Granted, this dilemma is not particularly deep, and it’s at least as old as Les Miserables, but even my cynical self can acknowledge the value of asking the simple questions. This scenario frames the matter in a different light than that book, as the thief is a child, whose mother’s sickness is directly emphasized.

None of which makes the problem any easier. The compassionate thing to do obviously seems to be to let the kid keep the money, considering America’s health care system does not — as far as I know — guarantee a safety net of basic life-saving care for someone who cannot pay for it. How, after all, does the value of a bicycle compare to that of a person’s life, especially when that person is loved dearly by a child?

Put that way, it looks simple. Any other course of action would be callous by comparison. Yet how can we say this consistently when our priorities, in so many ways we like to pretend don’t exist, claim otherwise?

Our society allows grotesque numbers of preventable deaths — in this country alone — because people don’t have the money that we spend on extravagant dinners and extra TVs. We consider it theft for a government (as for one person) to use taxation to combat this solipsism.

We unquestioningly make automobile transportation the social norm, and many of us criticize capital punishment for being a cruel institution of denial of life’s value. This is despite, as the speaker in the video below notes (skip to about 4:35), the damage several orders of magnitude greater inflicted by car accidents compared to the death penalty.

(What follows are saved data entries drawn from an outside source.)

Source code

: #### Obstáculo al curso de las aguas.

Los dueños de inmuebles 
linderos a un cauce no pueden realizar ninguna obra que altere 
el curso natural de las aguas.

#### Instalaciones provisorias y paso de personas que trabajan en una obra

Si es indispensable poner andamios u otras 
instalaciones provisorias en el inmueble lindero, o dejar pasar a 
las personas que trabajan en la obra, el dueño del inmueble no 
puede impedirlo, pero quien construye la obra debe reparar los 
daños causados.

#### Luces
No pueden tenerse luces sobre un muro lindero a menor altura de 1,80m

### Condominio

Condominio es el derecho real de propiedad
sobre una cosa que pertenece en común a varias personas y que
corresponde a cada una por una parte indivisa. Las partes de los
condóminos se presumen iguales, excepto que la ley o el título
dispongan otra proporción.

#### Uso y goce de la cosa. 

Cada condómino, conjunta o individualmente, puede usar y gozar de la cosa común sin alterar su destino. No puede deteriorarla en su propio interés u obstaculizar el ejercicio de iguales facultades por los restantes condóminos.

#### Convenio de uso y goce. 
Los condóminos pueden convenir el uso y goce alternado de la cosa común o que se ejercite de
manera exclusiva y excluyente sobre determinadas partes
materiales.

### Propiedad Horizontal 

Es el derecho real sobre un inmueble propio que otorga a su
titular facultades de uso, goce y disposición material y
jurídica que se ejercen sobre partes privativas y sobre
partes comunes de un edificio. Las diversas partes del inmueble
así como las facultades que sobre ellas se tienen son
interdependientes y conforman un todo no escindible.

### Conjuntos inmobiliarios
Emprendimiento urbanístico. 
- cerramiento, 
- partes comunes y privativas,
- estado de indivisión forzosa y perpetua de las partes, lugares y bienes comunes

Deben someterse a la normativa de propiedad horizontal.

The uploader’s numbers vary somewhat from the source above (even considering the video was made in 2011), but his point stands independent of the particular ethical question he addresses here — which I may return to in future posts, particularly referencing the central argument of this video. I encourage the reader to watch it in full regardless, since if nothing else it’s a case study in the subtle complexities of moral arguments that appear straightforward, one way or the other.

DISCLAIMER: None of this is to say that the above attitudes are necessarily unacceptable (or, if they are, they may be brute facts of apathetic human nature we have to accept), as I am of course oversimplifying things. (Or am I? Is this what every generation that permits appalling social evils tells itself, just as we said centuries ago that slavery was too integral to the South’s economy to abolish?) It could be that the true error lies in our moral hypocrisy, or that the value outweighing the proverbial mother’s life is a fundamental liberty, although I like to think the obvious answer to this dilemma really is the right one. It wouldn’t be easy to live up to, but it would leave us less demoralized and more confident in our consciences.

I’m not trying to be wishy-washy. I just think some perspective on issues like this couldn’t hurt, and if the idea I imply here does turn out faulty upon further inspection, so much the stronger does the truth stand after this test. Undoubtedly, this consideration will help us as we continue looking at John Locke’s work.